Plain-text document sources
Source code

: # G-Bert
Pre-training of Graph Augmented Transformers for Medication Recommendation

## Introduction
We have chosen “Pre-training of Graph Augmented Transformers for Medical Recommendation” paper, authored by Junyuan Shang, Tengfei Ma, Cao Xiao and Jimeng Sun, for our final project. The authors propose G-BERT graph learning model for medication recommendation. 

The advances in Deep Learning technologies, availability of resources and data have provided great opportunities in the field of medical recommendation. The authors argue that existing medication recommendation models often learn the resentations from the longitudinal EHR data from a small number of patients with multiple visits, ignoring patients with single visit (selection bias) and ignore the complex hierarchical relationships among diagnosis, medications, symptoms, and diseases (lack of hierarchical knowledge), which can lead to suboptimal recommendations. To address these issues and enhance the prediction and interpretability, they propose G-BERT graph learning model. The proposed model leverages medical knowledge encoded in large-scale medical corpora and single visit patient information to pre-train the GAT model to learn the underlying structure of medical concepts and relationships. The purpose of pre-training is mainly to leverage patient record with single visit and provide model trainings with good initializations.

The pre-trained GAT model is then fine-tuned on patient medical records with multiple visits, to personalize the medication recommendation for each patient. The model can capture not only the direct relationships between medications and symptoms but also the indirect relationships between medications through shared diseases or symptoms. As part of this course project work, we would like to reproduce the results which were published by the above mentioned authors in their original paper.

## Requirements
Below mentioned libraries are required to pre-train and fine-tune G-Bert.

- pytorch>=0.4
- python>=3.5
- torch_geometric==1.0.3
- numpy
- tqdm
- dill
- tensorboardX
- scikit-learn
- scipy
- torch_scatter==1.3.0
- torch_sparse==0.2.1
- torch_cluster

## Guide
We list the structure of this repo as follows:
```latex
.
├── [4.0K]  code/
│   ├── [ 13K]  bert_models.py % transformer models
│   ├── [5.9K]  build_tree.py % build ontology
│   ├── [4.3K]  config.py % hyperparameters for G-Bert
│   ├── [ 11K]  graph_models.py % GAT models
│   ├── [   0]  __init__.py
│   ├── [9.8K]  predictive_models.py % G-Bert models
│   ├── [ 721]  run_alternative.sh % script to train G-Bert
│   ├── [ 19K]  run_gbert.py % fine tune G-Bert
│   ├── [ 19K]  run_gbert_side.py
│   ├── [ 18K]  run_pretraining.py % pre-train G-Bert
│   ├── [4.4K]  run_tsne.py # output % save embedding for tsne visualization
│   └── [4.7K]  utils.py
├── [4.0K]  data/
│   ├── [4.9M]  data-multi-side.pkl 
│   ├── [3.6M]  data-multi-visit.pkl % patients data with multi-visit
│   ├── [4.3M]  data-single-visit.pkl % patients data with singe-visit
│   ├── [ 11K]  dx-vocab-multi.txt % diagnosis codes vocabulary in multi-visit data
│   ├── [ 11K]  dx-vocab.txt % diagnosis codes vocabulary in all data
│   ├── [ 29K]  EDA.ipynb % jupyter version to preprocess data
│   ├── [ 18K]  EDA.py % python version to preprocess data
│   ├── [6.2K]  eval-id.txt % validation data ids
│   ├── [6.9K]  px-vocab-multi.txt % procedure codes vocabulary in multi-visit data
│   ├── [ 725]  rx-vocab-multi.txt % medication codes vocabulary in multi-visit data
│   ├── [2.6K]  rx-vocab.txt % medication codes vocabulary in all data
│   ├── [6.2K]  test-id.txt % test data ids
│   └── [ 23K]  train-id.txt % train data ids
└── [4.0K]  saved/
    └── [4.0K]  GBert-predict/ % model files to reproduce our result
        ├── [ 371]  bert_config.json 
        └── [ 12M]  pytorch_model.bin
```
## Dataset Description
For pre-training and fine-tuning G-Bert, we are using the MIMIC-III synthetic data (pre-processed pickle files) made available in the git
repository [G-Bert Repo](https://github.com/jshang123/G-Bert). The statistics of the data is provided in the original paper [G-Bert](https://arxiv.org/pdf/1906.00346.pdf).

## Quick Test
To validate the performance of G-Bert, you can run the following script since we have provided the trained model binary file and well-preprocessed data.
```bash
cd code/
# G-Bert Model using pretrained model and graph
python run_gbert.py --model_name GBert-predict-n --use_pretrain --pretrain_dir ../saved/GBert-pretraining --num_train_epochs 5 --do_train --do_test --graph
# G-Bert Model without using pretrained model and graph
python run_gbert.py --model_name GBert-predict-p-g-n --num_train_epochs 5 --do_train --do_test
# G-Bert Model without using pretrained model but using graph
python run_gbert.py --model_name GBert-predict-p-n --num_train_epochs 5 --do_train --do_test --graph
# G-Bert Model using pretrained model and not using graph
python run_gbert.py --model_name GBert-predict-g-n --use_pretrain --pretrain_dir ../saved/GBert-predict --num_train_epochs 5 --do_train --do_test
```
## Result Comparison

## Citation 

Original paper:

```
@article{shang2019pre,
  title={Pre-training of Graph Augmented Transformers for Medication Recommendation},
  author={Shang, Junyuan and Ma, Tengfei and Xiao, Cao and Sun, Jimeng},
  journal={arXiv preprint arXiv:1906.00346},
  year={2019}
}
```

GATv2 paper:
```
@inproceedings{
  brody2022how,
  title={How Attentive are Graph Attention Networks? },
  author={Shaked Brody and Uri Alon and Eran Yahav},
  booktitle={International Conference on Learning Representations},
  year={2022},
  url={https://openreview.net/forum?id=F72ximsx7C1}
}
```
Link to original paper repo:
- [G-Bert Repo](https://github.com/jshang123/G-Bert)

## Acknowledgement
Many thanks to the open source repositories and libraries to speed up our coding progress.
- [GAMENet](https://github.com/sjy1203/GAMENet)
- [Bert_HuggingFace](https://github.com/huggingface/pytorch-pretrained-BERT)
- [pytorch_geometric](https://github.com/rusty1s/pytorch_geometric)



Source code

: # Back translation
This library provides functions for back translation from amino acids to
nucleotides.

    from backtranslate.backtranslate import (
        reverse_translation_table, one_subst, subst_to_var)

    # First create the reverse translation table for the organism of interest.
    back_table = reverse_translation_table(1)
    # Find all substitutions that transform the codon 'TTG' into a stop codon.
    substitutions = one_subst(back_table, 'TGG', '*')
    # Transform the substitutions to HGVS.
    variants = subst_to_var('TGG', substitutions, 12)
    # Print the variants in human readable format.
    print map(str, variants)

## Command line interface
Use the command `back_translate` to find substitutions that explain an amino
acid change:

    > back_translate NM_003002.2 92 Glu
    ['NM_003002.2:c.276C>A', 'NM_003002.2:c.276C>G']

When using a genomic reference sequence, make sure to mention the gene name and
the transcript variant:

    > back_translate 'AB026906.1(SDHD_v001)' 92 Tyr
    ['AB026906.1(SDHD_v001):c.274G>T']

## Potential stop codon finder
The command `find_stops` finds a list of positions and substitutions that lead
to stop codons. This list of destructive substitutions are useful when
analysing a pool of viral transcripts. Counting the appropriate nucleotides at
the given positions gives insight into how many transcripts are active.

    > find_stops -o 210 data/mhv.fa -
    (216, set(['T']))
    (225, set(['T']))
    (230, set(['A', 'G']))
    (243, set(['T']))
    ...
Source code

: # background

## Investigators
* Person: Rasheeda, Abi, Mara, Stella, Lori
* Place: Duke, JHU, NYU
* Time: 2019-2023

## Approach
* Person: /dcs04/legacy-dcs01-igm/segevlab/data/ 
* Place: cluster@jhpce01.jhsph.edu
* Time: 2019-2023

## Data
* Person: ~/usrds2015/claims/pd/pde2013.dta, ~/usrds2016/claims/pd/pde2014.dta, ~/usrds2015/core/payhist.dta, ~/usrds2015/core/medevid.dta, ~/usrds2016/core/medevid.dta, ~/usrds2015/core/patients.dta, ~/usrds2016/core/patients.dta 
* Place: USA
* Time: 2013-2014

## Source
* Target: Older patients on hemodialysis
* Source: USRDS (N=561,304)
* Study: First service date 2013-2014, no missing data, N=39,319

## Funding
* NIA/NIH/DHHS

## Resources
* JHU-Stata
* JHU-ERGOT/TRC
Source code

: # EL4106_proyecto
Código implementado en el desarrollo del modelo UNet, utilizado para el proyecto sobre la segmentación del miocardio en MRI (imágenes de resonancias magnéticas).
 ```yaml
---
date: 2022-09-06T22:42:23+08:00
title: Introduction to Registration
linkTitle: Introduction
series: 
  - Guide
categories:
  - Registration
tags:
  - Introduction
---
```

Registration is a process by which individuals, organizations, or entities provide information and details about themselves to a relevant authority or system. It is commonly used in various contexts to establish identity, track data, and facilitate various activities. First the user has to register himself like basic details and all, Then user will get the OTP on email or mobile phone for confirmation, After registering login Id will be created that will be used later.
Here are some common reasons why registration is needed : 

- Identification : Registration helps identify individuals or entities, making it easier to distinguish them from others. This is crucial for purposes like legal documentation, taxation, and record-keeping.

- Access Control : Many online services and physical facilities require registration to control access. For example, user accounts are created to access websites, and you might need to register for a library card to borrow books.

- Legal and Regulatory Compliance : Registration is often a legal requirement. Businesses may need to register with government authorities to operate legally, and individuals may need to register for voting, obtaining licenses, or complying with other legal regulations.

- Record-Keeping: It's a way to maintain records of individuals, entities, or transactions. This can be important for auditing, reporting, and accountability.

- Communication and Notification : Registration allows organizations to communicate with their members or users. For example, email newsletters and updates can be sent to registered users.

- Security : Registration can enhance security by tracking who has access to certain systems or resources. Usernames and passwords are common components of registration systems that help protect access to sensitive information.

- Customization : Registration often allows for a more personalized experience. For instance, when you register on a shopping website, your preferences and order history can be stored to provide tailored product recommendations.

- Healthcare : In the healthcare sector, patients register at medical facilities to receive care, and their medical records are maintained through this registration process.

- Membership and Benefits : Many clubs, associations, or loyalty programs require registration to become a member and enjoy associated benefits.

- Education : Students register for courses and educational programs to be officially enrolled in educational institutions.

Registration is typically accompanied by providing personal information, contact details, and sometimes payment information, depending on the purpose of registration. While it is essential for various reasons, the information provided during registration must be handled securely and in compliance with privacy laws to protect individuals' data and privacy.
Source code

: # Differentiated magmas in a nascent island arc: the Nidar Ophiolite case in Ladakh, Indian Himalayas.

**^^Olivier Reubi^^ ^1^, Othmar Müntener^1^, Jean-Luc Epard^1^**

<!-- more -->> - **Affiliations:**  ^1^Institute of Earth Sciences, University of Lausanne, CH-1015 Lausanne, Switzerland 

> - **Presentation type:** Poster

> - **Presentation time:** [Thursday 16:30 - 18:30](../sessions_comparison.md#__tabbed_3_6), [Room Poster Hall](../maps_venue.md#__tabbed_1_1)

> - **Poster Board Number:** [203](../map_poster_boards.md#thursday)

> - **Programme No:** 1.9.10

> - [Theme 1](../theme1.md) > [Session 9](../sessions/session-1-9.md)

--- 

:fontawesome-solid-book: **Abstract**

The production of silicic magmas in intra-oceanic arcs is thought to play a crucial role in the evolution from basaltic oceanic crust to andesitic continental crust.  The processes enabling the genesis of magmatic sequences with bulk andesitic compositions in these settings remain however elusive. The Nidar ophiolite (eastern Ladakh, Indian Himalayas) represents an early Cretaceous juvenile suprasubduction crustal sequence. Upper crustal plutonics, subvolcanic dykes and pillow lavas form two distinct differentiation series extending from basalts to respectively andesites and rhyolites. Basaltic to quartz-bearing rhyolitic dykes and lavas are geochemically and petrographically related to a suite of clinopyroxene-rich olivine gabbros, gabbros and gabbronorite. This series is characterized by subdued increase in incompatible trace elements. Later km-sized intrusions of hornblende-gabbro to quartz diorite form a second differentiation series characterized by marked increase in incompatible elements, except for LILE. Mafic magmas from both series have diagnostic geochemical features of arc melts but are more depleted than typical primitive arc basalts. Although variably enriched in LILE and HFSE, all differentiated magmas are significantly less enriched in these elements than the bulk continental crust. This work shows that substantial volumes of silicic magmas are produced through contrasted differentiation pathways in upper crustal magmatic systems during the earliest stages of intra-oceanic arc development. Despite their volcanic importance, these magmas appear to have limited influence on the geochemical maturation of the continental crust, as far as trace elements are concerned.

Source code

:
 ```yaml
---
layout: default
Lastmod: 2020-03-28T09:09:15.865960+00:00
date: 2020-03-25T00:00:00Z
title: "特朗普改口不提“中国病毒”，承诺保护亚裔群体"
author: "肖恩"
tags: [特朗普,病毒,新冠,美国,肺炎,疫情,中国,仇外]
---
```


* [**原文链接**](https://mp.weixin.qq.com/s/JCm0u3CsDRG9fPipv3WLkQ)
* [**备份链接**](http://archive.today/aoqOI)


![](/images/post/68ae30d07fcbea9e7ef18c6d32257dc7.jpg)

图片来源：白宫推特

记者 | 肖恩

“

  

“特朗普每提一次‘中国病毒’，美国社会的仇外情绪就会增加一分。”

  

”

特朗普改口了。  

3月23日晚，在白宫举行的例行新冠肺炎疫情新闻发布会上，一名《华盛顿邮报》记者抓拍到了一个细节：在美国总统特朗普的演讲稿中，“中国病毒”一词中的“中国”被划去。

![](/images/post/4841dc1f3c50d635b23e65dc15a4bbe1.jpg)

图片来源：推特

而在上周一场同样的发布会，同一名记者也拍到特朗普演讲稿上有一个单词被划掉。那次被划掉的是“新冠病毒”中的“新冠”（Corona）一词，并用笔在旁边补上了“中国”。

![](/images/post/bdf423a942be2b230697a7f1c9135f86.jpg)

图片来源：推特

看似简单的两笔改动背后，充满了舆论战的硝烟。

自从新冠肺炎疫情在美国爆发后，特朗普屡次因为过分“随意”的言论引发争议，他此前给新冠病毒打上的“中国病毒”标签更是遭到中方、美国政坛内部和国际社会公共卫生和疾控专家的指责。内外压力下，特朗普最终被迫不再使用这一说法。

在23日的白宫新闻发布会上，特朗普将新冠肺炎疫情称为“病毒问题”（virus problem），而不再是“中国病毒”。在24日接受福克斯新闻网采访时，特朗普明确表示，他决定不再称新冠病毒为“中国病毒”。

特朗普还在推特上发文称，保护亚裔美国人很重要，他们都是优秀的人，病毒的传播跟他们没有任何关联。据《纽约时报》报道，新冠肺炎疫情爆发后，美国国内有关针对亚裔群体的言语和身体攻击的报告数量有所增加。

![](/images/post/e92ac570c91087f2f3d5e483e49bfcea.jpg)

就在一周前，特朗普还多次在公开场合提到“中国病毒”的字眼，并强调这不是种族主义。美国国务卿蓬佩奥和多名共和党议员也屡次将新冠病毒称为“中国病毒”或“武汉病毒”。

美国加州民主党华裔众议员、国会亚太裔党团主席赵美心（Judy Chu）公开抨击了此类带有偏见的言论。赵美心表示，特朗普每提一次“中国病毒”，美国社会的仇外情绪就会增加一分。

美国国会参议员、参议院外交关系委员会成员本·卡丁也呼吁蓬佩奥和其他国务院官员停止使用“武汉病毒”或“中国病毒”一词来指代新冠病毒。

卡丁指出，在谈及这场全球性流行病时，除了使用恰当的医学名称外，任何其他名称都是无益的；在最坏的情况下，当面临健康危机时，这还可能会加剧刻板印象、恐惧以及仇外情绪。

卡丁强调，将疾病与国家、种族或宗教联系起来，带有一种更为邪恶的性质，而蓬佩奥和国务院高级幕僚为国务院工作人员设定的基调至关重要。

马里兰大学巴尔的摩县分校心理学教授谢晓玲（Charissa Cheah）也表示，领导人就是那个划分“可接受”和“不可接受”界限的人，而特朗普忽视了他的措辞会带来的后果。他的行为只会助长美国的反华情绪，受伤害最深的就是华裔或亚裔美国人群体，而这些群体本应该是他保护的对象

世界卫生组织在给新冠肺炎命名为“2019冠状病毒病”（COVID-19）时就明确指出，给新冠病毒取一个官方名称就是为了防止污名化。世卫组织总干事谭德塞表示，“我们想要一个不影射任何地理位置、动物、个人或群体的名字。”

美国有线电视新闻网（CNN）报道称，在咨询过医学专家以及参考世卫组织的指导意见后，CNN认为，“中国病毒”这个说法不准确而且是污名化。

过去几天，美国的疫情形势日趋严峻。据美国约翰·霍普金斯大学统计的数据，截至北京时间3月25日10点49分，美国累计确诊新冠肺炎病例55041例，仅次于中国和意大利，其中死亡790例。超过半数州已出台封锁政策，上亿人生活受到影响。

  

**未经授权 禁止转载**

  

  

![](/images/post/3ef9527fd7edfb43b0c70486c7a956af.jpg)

#### What is being asked
Starting from the records above, copy each line where the string "amino" is found.

#### Written answer
This library provides functions for back translation from amino acids to
Use the command `back_translate` to find substitutions that explain an amino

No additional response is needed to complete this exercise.